Des quatre vétérans rencontrés, Jean-Paul Patry est le seul à s’être enrôlé après la Deuxième Grande Guerre en 1950. «Je voulais voir du pays. La Guerre de Corée s’est déroulée de 1950 à 1953. J’étais dans l’infanterie, et on devait garder nos positions contre la Corée du Nord. Il y avait toujours une pression de ne pas savoir ce qui allait nous arriver. On avait toujours trois Coréens du sud dans chaque section. Je trouvais que les gens là-bas faisaient pitié. C’est effrayant de voir comment un pays pouvait être divisé et se battre en frère et sœur. J’ai aimé ça l’armée, je voulais voir du pays et j’en ai vu.»

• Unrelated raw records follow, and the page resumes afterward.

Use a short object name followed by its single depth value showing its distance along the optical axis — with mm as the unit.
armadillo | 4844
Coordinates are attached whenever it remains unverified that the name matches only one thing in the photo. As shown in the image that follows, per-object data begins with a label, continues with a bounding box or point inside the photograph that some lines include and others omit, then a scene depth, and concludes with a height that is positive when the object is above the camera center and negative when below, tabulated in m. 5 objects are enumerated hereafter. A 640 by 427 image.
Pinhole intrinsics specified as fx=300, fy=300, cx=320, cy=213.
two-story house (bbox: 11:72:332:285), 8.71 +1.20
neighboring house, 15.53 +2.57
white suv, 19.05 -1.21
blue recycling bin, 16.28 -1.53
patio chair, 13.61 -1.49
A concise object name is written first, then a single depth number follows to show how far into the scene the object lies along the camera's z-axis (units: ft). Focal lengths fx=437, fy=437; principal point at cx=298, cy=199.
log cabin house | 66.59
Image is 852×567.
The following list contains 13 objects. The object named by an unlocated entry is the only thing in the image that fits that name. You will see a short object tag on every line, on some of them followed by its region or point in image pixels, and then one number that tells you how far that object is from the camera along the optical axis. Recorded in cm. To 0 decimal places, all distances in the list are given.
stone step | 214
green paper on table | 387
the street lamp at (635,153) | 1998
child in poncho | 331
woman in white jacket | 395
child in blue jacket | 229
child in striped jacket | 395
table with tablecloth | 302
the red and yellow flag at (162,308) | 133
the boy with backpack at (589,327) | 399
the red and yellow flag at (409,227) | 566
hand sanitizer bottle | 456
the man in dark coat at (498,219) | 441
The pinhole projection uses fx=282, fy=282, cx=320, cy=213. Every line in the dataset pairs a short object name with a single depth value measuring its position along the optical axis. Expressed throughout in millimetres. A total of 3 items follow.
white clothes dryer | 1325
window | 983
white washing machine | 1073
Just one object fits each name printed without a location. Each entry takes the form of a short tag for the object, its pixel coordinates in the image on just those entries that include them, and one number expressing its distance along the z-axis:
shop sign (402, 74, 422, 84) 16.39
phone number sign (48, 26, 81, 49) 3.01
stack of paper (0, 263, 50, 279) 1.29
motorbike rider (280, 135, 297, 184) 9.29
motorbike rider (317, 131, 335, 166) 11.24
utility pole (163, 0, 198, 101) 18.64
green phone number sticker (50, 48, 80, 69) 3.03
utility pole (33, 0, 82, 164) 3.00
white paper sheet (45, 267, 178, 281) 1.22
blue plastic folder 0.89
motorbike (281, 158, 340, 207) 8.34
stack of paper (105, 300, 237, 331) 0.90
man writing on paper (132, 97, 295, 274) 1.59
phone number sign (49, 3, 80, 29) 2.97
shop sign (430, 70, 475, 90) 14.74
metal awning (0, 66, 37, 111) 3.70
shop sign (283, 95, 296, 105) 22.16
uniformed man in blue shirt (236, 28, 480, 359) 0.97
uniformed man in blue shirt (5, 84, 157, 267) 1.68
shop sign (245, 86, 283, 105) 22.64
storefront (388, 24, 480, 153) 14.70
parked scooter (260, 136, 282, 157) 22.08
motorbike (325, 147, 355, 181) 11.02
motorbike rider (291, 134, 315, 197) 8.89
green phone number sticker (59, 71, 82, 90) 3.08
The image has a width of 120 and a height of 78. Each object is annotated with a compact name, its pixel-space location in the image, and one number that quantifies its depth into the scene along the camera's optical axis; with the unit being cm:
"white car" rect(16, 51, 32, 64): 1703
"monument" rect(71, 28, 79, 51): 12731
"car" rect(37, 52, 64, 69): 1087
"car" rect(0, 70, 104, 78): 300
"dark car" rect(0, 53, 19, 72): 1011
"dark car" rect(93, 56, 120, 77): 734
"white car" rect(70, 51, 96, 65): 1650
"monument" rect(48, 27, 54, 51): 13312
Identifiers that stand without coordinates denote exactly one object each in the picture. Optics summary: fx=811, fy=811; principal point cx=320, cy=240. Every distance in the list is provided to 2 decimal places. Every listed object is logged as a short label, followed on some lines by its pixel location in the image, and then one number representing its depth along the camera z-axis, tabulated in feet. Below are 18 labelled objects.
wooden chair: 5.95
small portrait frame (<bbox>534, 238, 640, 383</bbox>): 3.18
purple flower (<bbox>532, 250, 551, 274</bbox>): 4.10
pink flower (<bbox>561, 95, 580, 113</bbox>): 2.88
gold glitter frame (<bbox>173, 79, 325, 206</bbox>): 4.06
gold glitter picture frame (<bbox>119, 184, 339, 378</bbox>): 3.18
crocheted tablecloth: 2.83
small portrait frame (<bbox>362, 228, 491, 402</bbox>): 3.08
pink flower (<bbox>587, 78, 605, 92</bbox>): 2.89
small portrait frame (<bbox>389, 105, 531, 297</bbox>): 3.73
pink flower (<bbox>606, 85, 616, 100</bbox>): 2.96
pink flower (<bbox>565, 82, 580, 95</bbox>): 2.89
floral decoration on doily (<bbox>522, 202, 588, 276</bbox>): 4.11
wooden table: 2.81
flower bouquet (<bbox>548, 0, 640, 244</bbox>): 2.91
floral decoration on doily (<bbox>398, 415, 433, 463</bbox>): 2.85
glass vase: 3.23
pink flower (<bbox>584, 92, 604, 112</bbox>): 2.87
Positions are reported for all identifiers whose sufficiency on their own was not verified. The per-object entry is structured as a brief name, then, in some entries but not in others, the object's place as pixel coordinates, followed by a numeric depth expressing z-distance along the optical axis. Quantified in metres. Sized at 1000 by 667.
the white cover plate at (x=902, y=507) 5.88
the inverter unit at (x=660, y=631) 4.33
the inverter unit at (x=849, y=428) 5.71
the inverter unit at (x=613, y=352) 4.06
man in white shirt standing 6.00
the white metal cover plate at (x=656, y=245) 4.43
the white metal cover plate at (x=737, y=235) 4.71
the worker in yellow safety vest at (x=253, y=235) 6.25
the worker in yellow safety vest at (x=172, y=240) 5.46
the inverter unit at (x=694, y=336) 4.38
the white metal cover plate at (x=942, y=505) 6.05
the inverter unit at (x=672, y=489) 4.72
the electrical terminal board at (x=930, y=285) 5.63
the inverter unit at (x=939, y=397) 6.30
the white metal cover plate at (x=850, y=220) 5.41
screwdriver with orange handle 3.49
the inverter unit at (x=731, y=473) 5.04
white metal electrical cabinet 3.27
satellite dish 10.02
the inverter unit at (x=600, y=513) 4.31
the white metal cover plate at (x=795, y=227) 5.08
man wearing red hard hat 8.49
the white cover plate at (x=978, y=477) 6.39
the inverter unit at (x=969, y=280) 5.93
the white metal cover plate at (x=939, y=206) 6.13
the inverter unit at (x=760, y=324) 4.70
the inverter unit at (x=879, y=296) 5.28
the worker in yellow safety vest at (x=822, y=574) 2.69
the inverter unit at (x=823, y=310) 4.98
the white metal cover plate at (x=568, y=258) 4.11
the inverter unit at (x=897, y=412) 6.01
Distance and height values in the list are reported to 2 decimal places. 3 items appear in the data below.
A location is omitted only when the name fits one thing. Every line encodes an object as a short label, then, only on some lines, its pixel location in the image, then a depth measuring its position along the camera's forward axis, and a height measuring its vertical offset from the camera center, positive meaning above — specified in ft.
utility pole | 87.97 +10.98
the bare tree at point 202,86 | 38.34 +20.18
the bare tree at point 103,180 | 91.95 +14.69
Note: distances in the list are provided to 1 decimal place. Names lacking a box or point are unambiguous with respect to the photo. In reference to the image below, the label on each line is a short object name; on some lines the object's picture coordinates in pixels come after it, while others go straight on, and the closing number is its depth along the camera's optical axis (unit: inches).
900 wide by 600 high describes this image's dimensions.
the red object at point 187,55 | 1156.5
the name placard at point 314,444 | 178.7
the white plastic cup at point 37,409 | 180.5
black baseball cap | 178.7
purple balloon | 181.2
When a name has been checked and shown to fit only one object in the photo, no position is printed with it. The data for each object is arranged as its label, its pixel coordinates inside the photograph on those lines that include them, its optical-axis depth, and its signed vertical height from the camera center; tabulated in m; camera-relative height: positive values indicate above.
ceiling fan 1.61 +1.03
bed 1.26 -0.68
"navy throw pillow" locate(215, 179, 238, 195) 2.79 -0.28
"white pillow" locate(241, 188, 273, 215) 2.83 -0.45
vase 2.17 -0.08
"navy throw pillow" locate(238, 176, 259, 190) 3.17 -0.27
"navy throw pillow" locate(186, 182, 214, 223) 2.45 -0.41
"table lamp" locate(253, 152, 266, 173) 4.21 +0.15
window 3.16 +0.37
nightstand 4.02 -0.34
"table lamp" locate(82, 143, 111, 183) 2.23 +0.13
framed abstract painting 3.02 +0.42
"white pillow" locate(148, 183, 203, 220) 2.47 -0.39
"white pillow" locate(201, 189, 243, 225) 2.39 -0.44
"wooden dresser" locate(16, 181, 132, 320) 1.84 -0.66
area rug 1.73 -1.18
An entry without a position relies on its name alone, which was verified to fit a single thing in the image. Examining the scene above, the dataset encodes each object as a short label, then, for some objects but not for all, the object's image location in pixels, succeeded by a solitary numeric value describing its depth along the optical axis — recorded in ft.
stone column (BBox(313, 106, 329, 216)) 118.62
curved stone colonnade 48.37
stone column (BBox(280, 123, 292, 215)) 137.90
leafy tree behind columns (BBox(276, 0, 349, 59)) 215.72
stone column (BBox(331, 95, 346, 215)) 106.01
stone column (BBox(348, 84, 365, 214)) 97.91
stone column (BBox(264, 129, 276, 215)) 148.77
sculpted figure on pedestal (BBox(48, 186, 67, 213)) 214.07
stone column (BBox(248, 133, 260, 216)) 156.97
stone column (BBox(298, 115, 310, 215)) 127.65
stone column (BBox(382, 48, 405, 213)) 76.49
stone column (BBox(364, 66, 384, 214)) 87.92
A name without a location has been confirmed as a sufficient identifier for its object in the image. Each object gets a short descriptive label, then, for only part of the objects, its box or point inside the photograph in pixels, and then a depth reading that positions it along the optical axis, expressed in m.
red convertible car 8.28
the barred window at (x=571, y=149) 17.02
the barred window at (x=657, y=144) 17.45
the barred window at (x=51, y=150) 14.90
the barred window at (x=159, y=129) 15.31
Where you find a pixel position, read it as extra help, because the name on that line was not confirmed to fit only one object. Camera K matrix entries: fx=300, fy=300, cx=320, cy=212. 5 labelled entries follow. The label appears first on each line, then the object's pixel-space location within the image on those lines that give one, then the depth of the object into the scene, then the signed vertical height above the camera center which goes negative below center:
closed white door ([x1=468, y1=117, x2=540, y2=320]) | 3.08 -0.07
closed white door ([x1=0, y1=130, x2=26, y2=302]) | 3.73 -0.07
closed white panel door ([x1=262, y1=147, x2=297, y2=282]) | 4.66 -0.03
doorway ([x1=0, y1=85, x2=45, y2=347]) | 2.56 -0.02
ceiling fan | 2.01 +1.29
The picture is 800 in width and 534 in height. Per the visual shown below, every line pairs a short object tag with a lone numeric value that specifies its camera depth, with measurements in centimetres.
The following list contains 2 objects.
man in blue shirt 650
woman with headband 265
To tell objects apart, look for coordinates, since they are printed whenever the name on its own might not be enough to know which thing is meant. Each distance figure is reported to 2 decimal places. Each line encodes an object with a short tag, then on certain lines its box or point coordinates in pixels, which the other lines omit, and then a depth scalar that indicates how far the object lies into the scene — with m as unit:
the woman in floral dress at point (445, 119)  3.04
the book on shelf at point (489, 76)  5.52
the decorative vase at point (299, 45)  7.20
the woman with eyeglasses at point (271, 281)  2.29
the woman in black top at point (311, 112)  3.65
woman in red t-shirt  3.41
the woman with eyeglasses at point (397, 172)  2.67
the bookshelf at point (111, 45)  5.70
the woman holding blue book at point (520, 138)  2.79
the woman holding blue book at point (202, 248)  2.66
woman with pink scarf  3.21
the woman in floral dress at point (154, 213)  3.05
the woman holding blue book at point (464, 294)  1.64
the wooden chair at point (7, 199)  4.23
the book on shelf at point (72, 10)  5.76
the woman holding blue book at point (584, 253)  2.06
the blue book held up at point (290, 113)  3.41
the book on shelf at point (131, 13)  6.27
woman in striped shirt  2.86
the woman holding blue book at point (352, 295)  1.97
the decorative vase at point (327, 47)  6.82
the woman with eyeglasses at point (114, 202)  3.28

Le président de la Légion royale canadienne filière 44 à Shawinigan, Robert Trépanier, exprime la fierté pour la légion de réaliser des activités pour ces vétérans. «Comme dans n’importe quelle profession, quand tu as la passion pour ton travail, tu le fais sans poser de questions. On est chanceux à la filière 44 d’avoir ces quatre vétérans encore vivants. On est fier et ce sont nos modèles! On a 23 vétérans à Shawinigan qui ont participé à des missions, que ce soit des missions de paix ou des conflits. On est choyé de voir autant de vétérans qui ont fait des missions.»